Skrifvars et al. compared the performances of the APACHE III and the OHCA scores to predict outcome following OHCA. The authors concluded that both scores offer moderate predictive accuracy (AUC for OHCA score: 0.77; for APACHE III score: 0.71) but correlate weakly with each other [42].

In the present study, we first corroborated the usefulness of classical variables in this rOHCA subgroup;-Then, we tried to refine its clinical applicability. The use of the 4 hospital admission variables, namely pH, lactates, low-flow time and initial rhythm,lead to a risk of death stratification of patients at admission. The presence of 4/4 at hospital admission estimated a 100% mortality in our series. Likewise, during in-hospital evolution, having persistent hemodynamic instability, anoxic brain injury and the inability to achieve metabolic balance clearly signalled a high mortality risk. Our simple approach might contribute to the identification of patients at high risk for adverse outcomes. However, larger studies are needed to validate this findings.

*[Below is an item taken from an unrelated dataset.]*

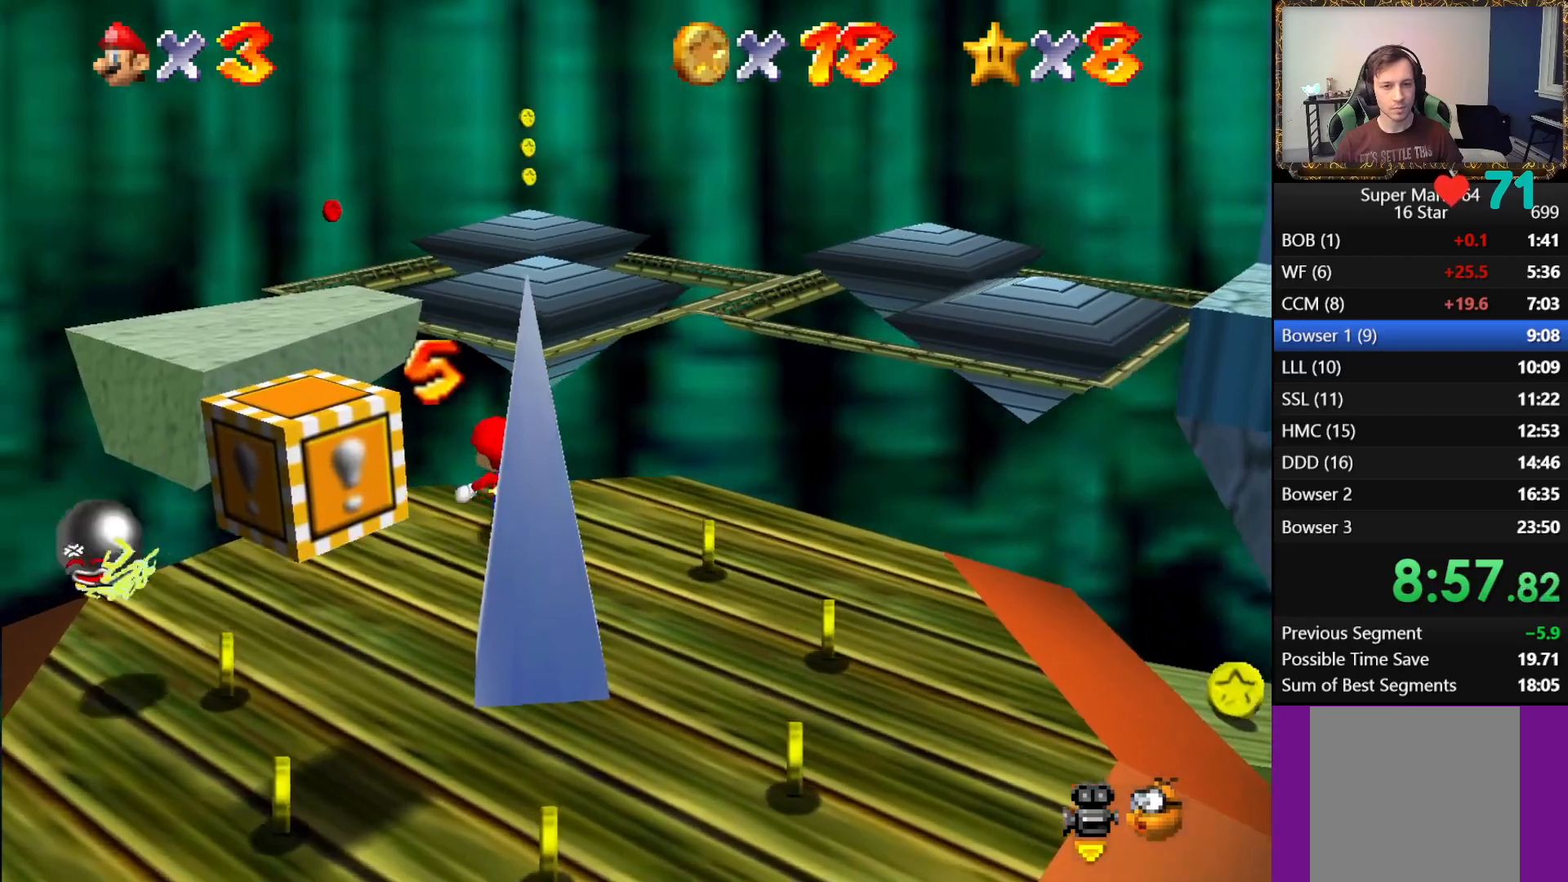
{"buttons": ["A", "L1"], "left_stick": "up", "right_stick": "center", "events": [[150, "L1", "down"], [233, "A", "down"]]}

Taken together, these data reinforces the notion that a “one size fits all” score will hardly be found for OHCA. Therefore, prognostic assessment in these patients needs to be individualized.

Study limitations

We faced some challenges along our work. The retrospective nature of this study and the fact that it was based on medical records resulted in missing data to some extent, making it more prone to be influenced by bias and confounding factors. Our inclusion criteria were defined to better portray a group of patients with specific features. However, they inevitably led to a smaller sample size, that limited the study power to detect variables that may be associated with in-hospital mortality.

Conclusion

Managing OHCA patients is a great challenge involving complex decisions. Clinicians need to take into account multiple factors,namely patient related, cause related and circumstances of the arrest related, along with in-hospital evolution.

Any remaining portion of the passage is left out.